Like many who know and love Tom (no past tense here), I’m revisiting moments in a packed rolodex of memories: the time he visited our five-year-old son Forest, after a dire accident, in the hospital, then came to me crying and promising to offer tobacco on Forest’s behalf every day for weeks. The time, just this year, that he cooked shrimp for me and tofu for dinner at his and Denise’s lovey home before going back to a jigsaw puzzle he and Denise were working on (pictured here at a moment he was cracking up). All the times in between at readings or book signings, small gatherings in their Lawrence backyard edged with hollyhocks and other blossoms, big latke-eating parties in our living room at many a Hanukkah. It is hard to believe these moments end here. Tom was/is a being with no tolerance for bullshit, a passion for good food and matching wine, a talent for storytelling and joking around, and a loyalty to those he loved that knew no boundaries. His Facebook posts of recent years focused on how much he loved Denise, how grateful he was for their life together.

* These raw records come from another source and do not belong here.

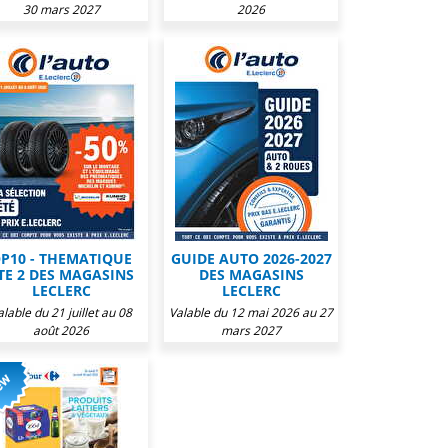
30 mars 2027
2026
P10 - THEMATIQUE
GUIDE AUTO 2026-2027
TE 2 DES MAGASINS
DES MAGASINS
LECLERC
LECLERC
alable du 21 juillet au 08
Valable du 12 mai 2026 au 27
août 2026
mars 2027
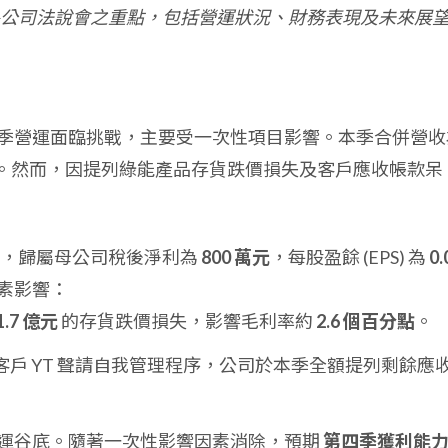
公司法說會之重點，包括營運狀況、財務表現及未來展
第三季營運面臨挑戰，主要受一次性項目影響。本季合併營收
。然而，因提列綠能產品存貨跌價損失及客戶應收帳款呆
，歸屬母公司稅後淨利為
800 萬元
，每股盈餘 (EPS) 為
0.
素影響：
1.7 億元
的存貨跌價損失，影響毛利率約
2.6 個百分點
。
客戶 YT 聲請自我管理程序，公司於本季全額提列剩餘應
運谷底。隨著一次性影響因素消除，預期
第四季獲利能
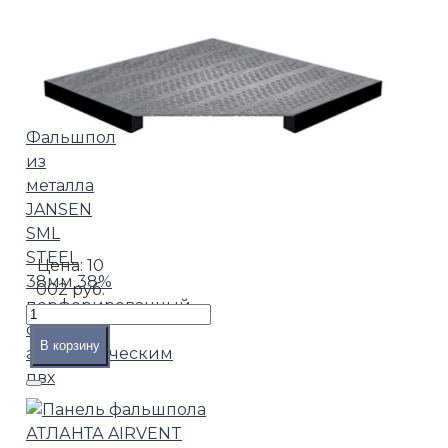
Фальшпол
из
металла
JANSEN
SML
STEEL
Цена:
10
38мм 38%
002 руб.
перфорированный
с
В корзину
антистатическим
пвх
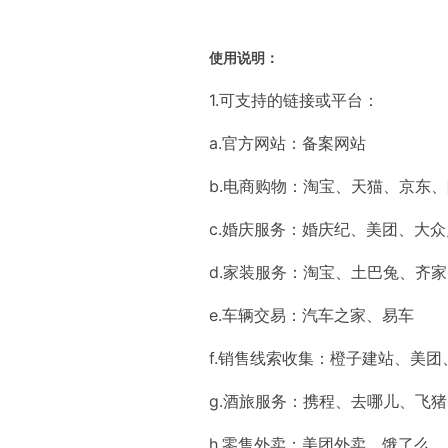
使用说明：
1.可支持的链接或平台：
a.官方网站：备案网站
b.电商购物：淘宝、天猫、京东
c.婚庆服务：婚庆纪、美团、大
d.家装服务：淘宝、土巴兔、齐
e.车辆交易：汽车之家、易车
f.销售线索收集：橙子建站、美
g.酒旅服务：携程、去哪儿、飞
h.零售外卖：美团外卖、饿了么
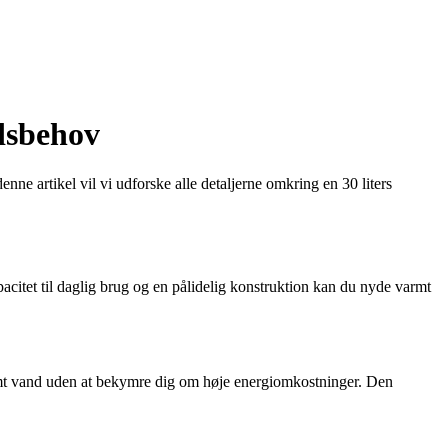
dsbehov
nne artikel vil vi udforske alle detaljerne omkring en 30 liters
acitet til daglig brug og en pålidelig konstruktion kan du nyde varmt
armt vand uden at bekymre dig om høje energiomkostninger. Den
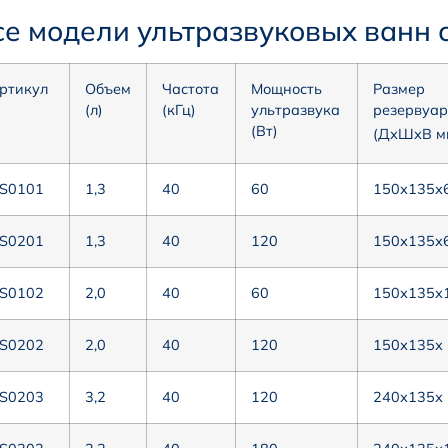
се модели ультразвуковых ванн 
ртикул
Объем
Частота
Мощность
Размер
(л)
(кГц)
ультразвука
резервуа
(Вт)
(ДхШхВ м
S0101
1,3
40
60
150х135х
S0201
1,3
40
120
150х135х
S0102
2,0
40
60
150х135х
S0202
2,0
40
120
150х135х
S0203
3,2
40
120
240х135х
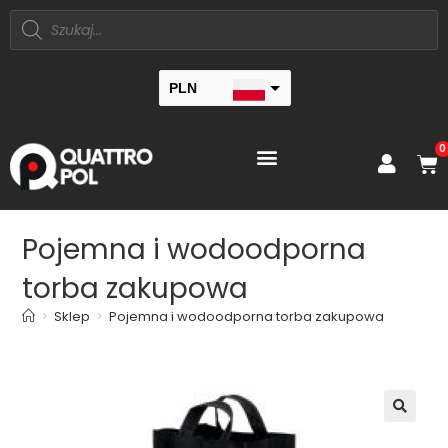
PLN
EUR
0
Pojemna i wodoodporna
torba zakupowa
>
Sklep
>
Pojemna i wodoodporna torba zakupowa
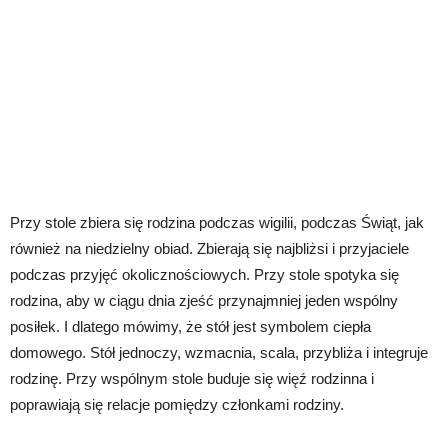
Przy stole zbiera się rodzina podczas wigilii, podczas Świąt, jak
również na niedzielny obiad. Zbierają się najbliżsi i przyjaciele
podczas przyjęć okolicznościowych. Przy stole spotyka się
rodzina, aby w ciągu dnia zjeść przynajmniej jeden wspólny
posiłek. I dlatego mówimy, że stół jest symbolem ciepła
domowego. Stół jednoczy, wzmacnia, scala, przybliża i integruje
rodzinę. Przy wspólnym stole buduje się więź rodzinna i
poprawiają się relacje pomiędzy członkami rodziny.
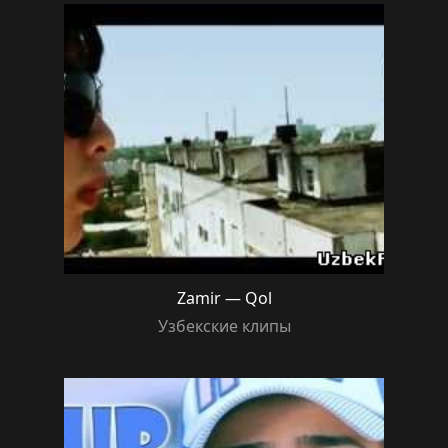
Zamir — Qol
Узбекские клипы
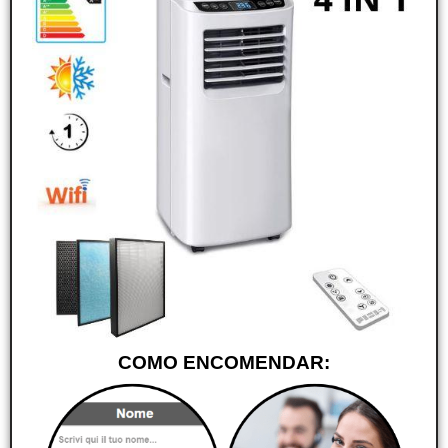
COMO ENCOMENDAR:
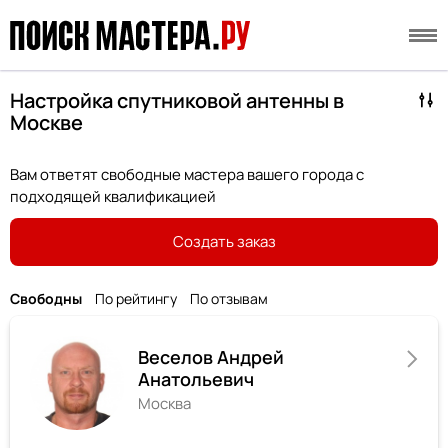
Настройка спутниковой антенны в
Москве
Вам ответят свободные мастера вашего города с
подходящей квалификацией
Создать заказ
Свободны
По рейтингу
По отзывам
Веселов Андрей
Анатольевич
Москва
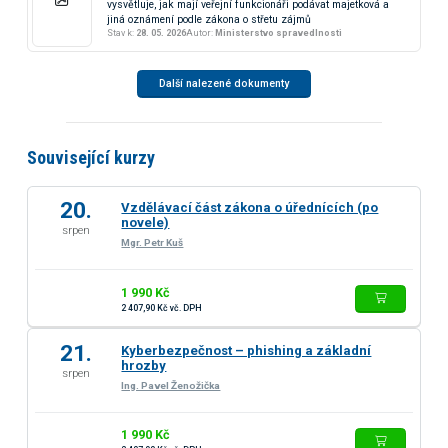
vysvětluje, jak mají veřejní funkcionáři podávat majetková a
jiná oznámení podle zákona o střetu zájmů
Stav k:
28. 05. 2026
Autor:
Ministerstvo spravedlnosti
Další nalezené dokumenty
Související kurzy
20.
Vzdělávací část zákona o úřednících (po
novele)
srpen
Mgr. Petr Kuš
1 990 Kč
2 407,90 Kč vč. DPH
21.
Kyberbezpečnost – phishing a základní
hrozby
srpen
Ing. Pavel Ženožička
1 990 Kč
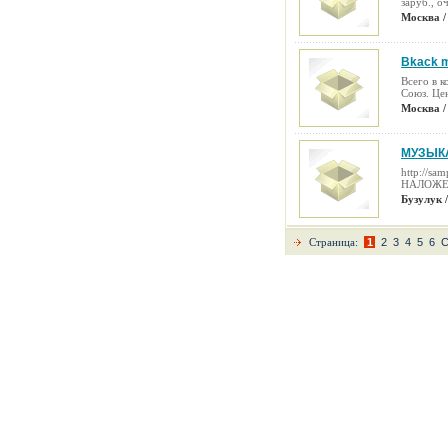
заруб., о
Москва /
Bkack m
Всего в 
Союз. Цен
Москва /
МУЗЫКА
http://
НАЛОЖЕ
Бузулук 
Страница:
1
2
3
4
5
6
С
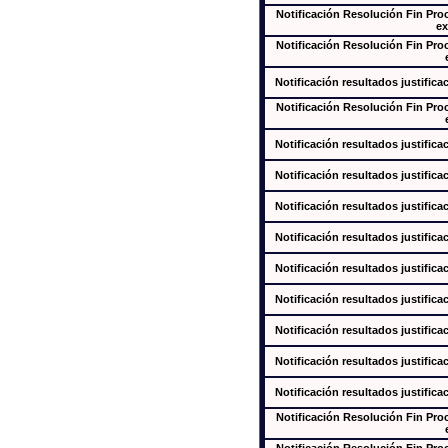
Notificación Resolución Fin Pr
ex
Notificación Resolución Fin Pr
Notificación resultados justifica
Notificación Resolución Fin Pr
Notificación resultados justifica
Notificación resultados justifica
Notificación resultados justifica
Notificación resultados justifica
Notificación resultados justifica
Notificación resultados justifica
Notificación resultados justifica
Notificación resultados justifica
Notificación resultados justifica
Notificación Resolución Fin Pr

Sometimes nothing seems to be in motion, even the wind stilled to a whisper. Then and then and then, everything picks up its pace, swirls together in stunning formations, and life changes. Summer whiplash and the long-term unimaginable coalesce. Just home a few days from helping my mom move in Orlando, I’m now searching for flights to the opposite end of the country to be with Denise sometime this early fall. The sky is heating up again, the cicadas are revving themselves to their maximum wall of sound, and people all over my town are picking up limbs or waiting for help in nudging trees off roofs and rebuilding those roofs, replanting those trees.
Meanwhile, my heart is still and firmly with Denise.